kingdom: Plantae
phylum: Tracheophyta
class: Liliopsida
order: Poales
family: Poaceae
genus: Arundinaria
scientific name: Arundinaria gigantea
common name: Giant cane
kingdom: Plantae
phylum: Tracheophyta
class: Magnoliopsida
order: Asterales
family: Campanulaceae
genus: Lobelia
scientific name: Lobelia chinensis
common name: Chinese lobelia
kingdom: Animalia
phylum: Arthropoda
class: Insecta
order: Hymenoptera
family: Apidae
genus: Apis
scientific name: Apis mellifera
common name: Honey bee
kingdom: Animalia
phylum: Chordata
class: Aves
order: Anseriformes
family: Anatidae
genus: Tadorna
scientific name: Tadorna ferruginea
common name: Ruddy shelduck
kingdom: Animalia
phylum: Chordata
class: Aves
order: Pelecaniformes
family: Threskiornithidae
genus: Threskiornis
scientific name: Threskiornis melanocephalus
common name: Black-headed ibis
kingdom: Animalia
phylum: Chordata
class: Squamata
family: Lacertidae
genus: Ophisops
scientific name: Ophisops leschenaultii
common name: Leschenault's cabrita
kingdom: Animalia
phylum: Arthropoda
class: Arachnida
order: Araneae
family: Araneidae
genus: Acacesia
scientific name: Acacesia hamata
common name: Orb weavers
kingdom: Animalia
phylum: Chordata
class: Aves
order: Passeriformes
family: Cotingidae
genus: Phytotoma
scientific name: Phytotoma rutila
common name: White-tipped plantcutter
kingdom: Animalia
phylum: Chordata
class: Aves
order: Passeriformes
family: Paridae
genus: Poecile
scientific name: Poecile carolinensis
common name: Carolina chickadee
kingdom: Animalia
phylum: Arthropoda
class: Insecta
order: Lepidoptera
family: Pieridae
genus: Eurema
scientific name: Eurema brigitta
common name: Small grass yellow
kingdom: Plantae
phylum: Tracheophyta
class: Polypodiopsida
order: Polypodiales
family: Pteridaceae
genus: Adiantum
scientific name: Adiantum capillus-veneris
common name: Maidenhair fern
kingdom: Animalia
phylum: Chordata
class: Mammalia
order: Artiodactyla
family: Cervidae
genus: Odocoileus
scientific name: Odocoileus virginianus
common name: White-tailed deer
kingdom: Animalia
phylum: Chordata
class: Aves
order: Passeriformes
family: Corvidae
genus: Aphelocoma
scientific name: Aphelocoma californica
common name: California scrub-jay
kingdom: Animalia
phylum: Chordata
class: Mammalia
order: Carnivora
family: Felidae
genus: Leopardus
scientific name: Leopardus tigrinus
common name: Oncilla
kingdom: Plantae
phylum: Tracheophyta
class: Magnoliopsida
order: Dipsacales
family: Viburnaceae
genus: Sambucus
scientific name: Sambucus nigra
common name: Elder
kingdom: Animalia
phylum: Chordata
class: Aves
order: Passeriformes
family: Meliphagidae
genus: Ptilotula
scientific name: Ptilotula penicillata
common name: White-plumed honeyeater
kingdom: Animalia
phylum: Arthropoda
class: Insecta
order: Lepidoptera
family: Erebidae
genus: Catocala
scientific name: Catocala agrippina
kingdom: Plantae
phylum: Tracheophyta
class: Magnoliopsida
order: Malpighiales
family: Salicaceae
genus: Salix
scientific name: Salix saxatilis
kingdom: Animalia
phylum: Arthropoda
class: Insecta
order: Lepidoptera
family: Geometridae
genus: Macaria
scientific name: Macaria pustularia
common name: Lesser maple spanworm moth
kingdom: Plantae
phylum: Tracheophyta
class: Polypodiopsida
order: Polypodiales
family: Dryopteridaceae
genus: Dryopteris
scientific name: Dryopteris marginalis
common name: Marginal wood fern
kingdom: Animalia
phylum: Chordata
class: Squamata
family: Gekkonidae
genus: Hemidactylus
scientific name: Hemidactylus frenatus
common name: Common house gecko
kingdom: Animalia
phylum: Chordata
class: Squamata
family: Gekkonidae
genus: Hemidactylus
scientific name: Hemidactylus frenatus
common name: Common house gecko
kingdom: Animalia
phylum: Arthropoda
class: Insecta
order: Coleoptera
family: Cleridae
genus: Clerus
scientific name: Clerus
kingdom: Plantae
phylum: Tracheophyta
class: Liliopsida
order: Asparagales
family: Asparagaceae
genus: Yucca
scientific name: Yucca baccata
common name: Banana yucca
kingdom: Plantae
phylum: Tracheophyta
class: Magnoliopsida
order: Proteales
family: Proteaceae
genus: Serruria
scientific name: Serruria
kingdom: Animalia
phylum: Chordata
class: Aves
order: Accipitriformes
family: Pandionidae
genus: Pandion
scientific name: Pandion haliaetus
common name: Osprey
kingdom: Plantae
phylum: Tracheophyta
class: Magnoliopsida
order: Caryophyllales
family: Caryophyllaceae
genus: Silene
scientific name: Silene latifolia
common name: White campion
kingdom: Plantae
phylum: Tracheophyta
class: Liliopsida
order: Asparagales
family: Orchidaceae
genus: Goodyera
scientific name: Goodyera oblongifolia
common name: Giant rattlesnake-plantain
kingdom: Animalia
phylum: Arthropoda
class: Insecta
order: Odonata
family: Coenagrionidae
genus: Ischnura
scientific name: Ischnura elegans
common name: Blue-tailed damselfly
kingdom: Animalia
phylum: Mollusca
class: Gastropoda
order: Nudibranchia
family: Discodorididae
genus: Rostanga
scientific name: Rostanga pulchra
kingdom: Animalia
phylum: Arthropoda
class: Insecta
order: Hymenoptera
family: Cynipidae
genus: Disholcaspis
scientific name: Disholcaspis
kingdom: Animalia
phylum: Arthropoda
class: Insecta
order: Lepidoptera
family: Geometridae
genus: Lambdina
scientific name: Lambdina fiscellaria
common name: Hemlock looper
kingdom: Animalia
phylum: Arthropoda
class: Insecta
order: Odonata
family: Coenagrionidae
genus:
++++
## What you will do
Could you lay out every line of the records above as one numbered list, skipping any blank lines?

## Answer to this problem
1. kingdom: Plantae
2. phylum: Tracheophyta
3. class: Liliopsida
4. order: Poales
5. family: Poaceae
6. genus: Arundinaria
7. scientific name: Arundinaria gigantea
8. common name: Giant cane
9. kingdom: Plantae
10. phylum: Tracheophyta
11. class: Magnoliopsida
12. order: Asterales
13. family: Campanulaceae
14. genus: Lobelia
15. scientific name: Lobelia chinensis
16. common name: Chinese lobelia
17. kingdom: Animalia
18. phylum: Arthropoda
19. class: Insecta
20. order: Hymenoptera
21. family: Apidae
22. genus: Apis
23. scientific name: Apis mellifera
24. common name: Honey bee
25. kingdom: Animalia
26. phylum: Chordata
27. class: Aves
28. order: Anseriformes
29. family: Anatidae
30. genus: Tadorna
31. scientific name: Tadorna ferruginea
32. common name: Ruddy shelduck
33. kingdom: Animalia
34. phylum: Chordata
35. class: Aves
36. order: Pelecaniformes
37. family: Threskiornithidae
38. genus: Threskiornis
39. scientific name: Threskiornis melanocephalus
40. common name: Black-headed ibis
41. kingdom: Animalia
42. phylum: Chordata
43. class: Squamata
44. family: Lacertidae
45. genus: Ophisops
46. scientific name: Ophisops leschenaultii
47. common name: Leschenault's cabrita
48. kingdom: Animalia
49. phylum: Arthropoda
50. class: Arachnida
51. order: Araneae
52. family: Araneidae
53. genus: Acacesia
54. scientific name: Acacesia hamata
55. common name: Orb weavers
56. kingdom: Animalia
57. phylum: Chordata
58. class: Aves
59. order: Passeriformes
60. family: Cotingidae
61. genus: Phytotoma
62. scientific name: Phytotoma rutila
63. common name: White-tipped plantcutter
64. kingdom: Animalia
65. phylum: Chordata
66. class: Aves
67. order: Passeriformes
68. family: Paridae
69. genus: Poecile
70. scientific name: Poecile carolinensis
71. common name: Carolina chickadee
72. kingdom: Animalia
73. phylum: Arthropoda
74. class: Insecta
75. order: Lepidoptera
76. family: Pieridae
77. genus: Eurema
78. scientific name: Eurema brigitta
79. common name: Small grass yellow
80. kingdom: Plantae
81. phylum: Tracheophyta
82. class: Polypodiopsida
83. order: Polypodiales
84. family: Pteridaceae
85. genus: Adiantum
86. scientific name: Adiantum capillus-veneris
87. common name: Maidenhair fern
88. kingdom: Animalia
89. phylum: Chordata
90. class: Mammalia
91. order: Artiodactyla
92. family: Cervidae
93. genus: Odocoileus
94. scientific name: Odocoileus virginianus
95. common name: White-tailed deer
96. kingdom: Animalia
97. phylum: Chordata
98. class: Aves
99. order: Passeriformes
100. family: Corvidae
101. genus: Aphelocoma
102. scientific name: Aphelocoma californica
103. common name: California scrub-jay
104. kingdom: Animalia
105. phylum: Chordata
106. class: Mammalia
107. order: Carnivora
108. family: Felidae
109. genus: Leopardus
110. scientific name: Leopardus tigrinus
111. common name: Oncilla
112. kingdom: Plantae
113. phylum: Tracheophyta
114. class: Magnoliopsida
115. order: Dipsacales
116. family: Viburnaceae
117. genus: Sambucus
118. scientific name: Sambucus nigra
119. common name: Elder
120. kingdom: Animalia
121. phylum: Chordata
122. class: Aves
123. order: Passeriformes
124. family: Meliphagidae
125. genus: Ptilotula
126. scientific name: Ptilotula penicillata
127. common name: White-plumed honeyeater
128. kingdom: Animalia
129. phylum: Arthropoda
130. class: Insecta
131. order: Lepidoptera
132. family: Erebidae
133. genus: Catocala
134. scientific name: Catocala agrippina
135. kingdom: Plantae
136. phylum: Tracheophyta
137. class: Magnoliopsida
138. order: Malpighiales
139. family: Salicaceae
140. genus: Salix
141. scientific name: Salix saxatilis
142. kingdom: Animalia
143. phylum: Arthropoda
144. class: Insecta
145. order: Lepidoptera
146. family: Geometridae
147. genus: Macaria
148. scientific name: Macaria pustularia
149. common name: Lesser maple spanworm moth
150. kingdom: Plantae
151. phylum: Tracheophyta
152. class: Polypodiopsida
153. order: Polypodiales
154. family: Dryopteridaceae
155. genus: Dryopteris
156. scientific name: Dryopteris marginalis
157. common name: Marginal wood fern
158. kingdom: Animalia
159. phylum: Chordata
160. class: Squamata
161. family: Gekkonidae
162. genus: Hemidactylus
163. scientific name: Hemidactylus frenatus
164. common name: Common house gecko
165. kingdom: Animalia
166. phylum: Chordata
167. class: Squamata
168. family: Gekkonidae
169. genus: Hemidactylus
170. scientific name: Hemidactylus frenatus
171. common name: Common house gecko
172. kingdom: Animalia
173. phylum: Arthropoda
174. class: Insecta
175. order: Coleoptera
176. family: Cleridae
177. genus: Clerus
178. scientific name: Clerus
179. kingdom: Plantae
180. phylum: Tracheophyta
181. class: Liliopsida
182. order: Asparagales
183. family: Asparagaceae
184. genus: Yucca
185. scientific name: Yucca baccata
186. common name: Banana yucca
187. kingdom: Plantae
188. phylum: Tracheophyta
189. class: Magnoliopsida
190. order: Proteales
191. family: Proteaceae
192. genus: Serruria
193. scientific name: Serruria
194. kingdom: Animalia
195. phylum: Chordata
196. class: Aves
197. order: Accipitriformes
198. family: Pandionidae
199. genus: Pandion
200. scientific name: Pandion haliaetus
201. common name: Osprey
202. kingdom: Plantae
203. phylum: Tracheophyta
204. class: Magnoliopsida
205. order: Caryophyllales
206. family: Caryophyllaceae
207. genus: Silene
208. scientific name: Silene latifolia
209. common name: White campion
210. kingdom: Plantae
211. phylum: Tracheophyta
212. class: Liliopsida
213. order: Asparagales
214. family: Orchidaceae
215. genus: Goodyera
216. scientific name: Goodyera oblongifolia
217. common name: Giant rattlesnake-plantain
218. kingdom: Animalia
219. phylum: Arthropoda
220. class: Insecta
221. order: Odonata
222. family: Coenagrionidae
223. genus: Ischnura
224. scientific name: Ischnura elegans
225. common name: Blue-tailed damselfly
226. kingdom: Animalia
227. phylum: Mollusca
228. class: Gastropoda
229. order: Nudibranchia
230. family: Discodorididae
231. genus: Rostanga
232. scientific name: Rostanga pulchra
233. kingdom: Animalia
234. phylum: Arthropoda
235. class: Insecta
236. order: Hymenoptera
237. family: Cynipidae
238. genus: Disholcaspis
239. scientific name: Disholcaspis
240. kingdom: Animalia
241. phylum: Arthropoda
242. class: Insecta
243. order: Lepidoptera
244. family: Geometridae
245. genus: Lambdina
246. scientific name: Lambdina fiscellaria
247. common name: Hemlock looper
248. kingdom: Animalia
249. phylum: Arthropoda
250. class: Insecta
251. order: Odonata
252. family: Coenagrionidae
253. genus:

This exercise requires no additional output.